Our country is surrounded by the Indian Ocean. It is called the ‘Pearl of the Indian Ocean.’ Our longest river is the Mahaweli and the highest mountain is Piduruthalagala.

Oh my hobby!

By Enoch Sam (13 years), S. Thomas’ College, Mt. Lavinia

I am Enoch Sam, a student of St. Thomas’ College, Mount Lavinia. My hobby is stamp collecting. It is also known as Philately. We have a Philatelic Club in College. About two years back, one of my exhibits was placed third in an exhibition held by the club.

Stamp collecting is called the ‘king of hobbies and the hobby of kings.’ Now I feel so sad to see
the faces of the kings disappearing from the face of stamps and stamps slowly decreasing from our collections.

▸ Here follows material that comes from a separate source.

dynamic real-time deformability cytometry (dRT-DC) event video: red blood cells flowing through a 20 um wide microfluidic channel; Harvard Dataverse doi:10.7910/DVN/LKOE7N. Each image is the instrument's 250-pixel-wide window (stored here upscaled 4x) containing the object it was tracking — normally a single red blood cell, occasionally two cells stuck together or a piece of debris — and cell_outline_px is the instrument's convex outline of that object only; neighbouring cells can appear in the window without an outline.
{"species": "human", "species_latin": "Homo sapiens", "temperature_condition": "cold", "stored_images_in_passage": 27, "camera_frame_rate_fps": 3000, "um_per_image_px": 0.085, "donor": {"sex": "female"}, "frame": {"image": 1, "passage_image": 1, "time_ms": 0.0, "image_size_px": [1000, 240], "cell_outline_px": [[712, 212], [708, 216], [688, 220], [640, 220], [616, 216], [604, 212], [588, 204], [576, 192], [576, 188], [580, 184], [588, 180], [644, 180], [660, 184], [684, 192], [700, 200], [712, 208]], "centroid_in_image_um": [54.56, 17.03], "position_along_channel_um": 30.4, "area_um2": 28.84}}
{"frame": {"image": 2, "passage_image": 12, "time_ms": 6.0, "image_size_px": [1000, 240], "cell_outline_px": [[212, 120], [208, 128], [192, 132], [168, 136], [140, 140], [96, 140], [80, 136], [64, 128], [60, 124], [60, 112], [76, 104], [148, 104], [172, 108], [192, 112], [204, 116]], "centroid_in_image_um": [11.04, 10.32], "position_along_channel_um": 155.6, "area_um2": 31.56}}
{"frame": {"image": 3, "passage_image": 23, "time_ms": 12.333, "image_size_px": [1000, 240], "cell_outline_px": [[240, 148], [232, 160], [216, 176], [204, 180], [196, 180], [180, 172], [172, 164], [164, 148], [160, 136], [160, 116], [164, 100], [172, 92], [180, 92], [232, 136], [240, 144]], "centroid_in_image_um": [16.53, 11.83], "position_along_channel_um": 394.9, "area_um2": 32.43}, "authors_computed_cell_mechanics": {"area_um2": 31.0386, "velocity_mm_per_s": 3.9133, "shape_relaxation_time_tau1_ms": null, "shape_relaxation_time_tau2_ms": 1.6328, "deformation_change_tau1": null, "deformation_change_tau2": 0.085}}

In July 2003, the Postal Department issued a Rs.16.50 stamp to encourage youth to collect stamps and they often put out stamps with folk tales to attract children. But now modern technology is ruining our noble hobby. We used to get letters from my aunt or cousin in England with lots of stamps pasted on the envelope.

Now we just get a letter machine printed with the postal value. Now in Sri Lanka too, this is very common. My Dadda and Grandpa used to get stamped registered letters from banks or firms. Now they too are machine printed.

On top of all this, my friends who used to write now have bought mobile phones. They now give me calls and my Dadda now gets emails from England.

I feel so sorry that the coming generation will have to refer to the encyclopaedia to know about postage stamps and the hobby called Philately, as we now have to refer the encyclopaedia to learn about dinosaurs.